SB: I have never found the word ‘compromise’ too big. I think the idea is to know your priorities. Karan and I would say, ‘Okay, this is the film, this seems like a decent budget depending on how we spend it, how we prioritise and how we go with it.’ My last film was shot in 78 days and Kapoor & Sons in 58 days. Also, this film was shot mainly inside that one house. Actually, 70 per cent of the film was shot between Alia’s house, the Kapoor house and the hospital. So we realised we didn’t need much in terms of locations. In the hospital too, we used just one room and one or two establising shots. When you consider things like that, you can allocate your money smartly.
BOI: The trade tends to judge a director by the size of the budget he demands. Do you want to do a big-budget film now?

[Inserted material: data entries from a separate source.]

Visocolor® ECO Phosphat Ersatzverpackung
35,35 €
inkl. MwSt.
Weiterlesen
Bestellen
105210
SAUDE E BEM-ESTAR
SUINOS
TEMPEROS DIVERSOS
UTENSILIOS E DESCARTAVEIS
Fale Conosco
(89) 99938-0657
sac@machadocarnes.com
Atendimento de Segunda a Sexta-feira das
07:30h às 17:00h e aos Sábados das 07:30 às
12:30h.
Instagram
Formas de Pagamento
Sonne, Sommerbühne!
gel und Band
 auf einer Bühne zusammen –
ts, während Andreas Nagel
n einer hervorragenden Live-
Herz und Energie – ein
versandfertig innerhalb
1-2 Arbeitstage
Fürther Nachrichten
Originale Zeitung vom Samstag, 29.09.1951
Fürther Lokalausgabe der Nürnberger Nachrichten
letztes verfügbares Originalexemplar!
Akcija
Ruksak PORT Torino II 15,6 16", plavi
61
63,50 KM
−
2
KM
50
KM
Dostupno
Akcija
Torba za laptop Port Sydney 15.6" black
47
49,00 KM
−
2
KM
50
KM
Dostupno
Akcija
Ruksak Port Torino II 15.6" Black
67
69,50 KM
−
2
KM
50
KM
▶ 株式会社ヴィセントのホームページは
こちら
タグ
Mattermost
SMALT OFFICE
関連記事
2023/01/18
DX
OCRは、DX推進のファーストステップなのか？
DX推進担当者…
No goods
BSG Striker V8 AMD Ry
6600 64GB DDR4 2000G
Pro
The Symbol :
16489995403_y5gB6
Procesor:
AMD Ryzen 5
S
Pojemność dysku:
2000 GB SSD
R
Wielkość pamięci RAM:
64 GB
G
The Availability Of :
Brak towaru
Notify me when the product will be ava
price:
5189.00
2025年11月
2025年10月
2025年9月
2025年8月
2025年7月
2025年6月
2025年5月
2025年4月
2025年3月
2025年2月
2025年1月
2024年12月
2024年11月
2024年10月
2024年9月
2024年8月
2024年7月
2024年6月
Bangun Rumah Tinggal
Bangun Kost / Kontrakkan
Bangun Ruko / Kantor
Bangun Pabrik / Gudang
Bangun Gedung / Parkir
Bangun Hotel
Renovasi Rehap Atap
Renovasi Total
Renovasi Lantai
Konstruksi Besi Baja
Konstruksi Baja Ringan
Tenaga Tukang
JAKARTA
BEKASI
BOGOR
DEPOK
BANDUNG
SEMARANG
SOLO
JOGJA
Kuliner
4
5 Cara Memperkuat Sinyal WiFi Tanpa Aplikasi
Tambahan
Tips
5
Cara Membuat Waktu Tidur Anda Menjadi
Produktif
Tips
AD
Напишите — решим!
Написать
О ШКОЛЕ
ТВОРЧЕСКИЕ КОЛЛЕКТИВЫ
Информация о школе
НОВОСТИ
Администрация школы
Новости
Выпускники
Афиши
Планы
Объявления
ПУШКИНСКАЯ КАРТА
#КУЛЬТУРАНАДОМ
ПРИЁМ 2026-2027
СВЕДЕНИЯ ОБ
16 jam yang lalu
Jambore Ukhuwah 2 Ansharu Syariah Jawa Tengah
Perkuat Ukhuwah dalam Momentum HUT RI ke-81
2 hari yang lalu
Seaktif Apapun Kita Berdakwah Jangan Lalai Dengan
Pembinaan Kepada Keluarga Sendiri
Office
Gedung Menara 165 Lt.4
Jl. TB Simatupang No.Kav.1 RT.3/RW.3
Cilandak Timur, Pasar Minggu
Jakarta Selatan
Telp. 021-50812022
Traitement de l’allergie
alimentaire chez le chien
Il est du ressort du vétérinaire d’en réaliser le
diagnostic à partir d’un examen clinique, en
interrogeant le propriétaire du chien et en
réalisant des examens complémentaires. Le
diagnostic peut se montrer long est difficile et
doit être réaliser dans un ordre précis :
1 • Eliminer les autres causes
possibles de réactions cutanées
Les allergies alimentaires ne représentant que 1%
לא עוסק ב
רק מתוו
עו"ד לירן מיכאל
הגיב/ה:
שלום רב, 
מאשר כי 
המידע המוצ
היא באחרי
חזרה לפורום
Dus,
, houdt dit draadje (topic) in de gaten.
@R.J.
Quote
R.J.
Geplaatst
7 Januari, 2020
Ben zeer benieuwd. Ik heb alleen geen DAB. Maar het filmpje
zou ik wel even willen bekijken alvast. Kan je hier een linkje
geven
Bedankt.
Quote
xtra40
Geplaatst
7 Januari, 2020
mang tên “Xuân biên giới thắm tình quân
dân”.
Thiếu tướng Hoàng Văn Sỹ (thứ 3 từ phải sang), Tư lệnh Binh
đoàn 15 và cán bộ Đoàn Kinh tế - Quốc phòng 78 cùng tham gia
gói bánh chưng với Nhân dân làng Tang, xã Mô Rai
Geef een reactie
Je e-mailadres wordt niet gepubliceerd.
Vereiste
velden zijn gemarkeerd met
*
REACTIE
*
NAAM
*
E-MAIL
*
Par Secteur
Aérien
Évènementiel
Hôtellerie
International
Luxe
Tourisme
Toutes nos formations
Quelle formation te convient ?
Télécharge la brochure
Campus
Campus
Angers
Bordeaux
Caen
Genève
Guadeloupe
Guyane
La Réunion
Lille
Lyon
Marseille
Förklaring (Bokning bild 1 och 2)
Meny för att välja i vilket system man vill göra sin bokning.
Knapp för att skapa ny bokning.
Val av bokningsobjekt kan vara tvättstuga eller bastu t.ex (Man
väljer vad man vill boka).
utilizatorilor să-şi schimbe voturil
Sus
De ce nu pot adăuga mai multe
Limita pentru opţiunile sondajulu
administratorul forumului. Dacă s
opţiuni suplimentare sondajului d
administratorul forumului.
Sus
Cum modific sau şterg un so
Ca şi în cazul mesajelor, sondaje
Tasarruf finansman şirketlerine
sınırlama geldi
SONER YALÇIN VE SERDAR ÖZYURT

SB: No, actually after Ek Main Aur Ekk Tu everyone was like, ‘Okay, now that we have made this love story, let’s make a bigger love story next, let’s do something else!’ And in my head, I was, like, ‘What are these guys talking about? I don’t want to make big film, I want to make a film which is big in depth, big in characters, big in story.’ I think a director should be weighed according to the intent and what he is trying to achieve. All my favourite directors, while growing up, were those who didn’t make big-budget films, Woody Allen has never made big films like (Martin) Scorsese or (Steven) Spielberg. Hrishikesh Mukherjee saab has never made a big film. They all made content-oriented films but wouldn’t you call them great directors? It’s just a different kind of storytelling; it’s not theatrical, it’s cinematic. It was while watching Woody Allen films that I realised that I enjoyed watching a climax that unfolds in a living room as opposed to a car chase. I find action very tiring, kitni mehnat karni padti hai and even after that, if the movie is sh** it is like, ‘Oh my God, I blocked the highway, got 15 trucks, blew up a few cars, slogged in the heat.’ After all that, if someone says he has seen all that before, what do you do? I don’t know, I found myself enjoying people, they could be in a room, in a bathroom or in a kitchen. I enjoy people and I enjoy their conversations.
BOI: After Kapoor & Sons, no actor can make you wait.
SB: How do you know?! Kaise ho sakta hai yeh? Kabhi nahin ho sakta hai. I don’t believe in these things, I think anything can happen. I just hope they won’t make me wait for a year, that would be too much.
I also hope I don’t make myself wait very long. I hope I don’t take too long to write my next script.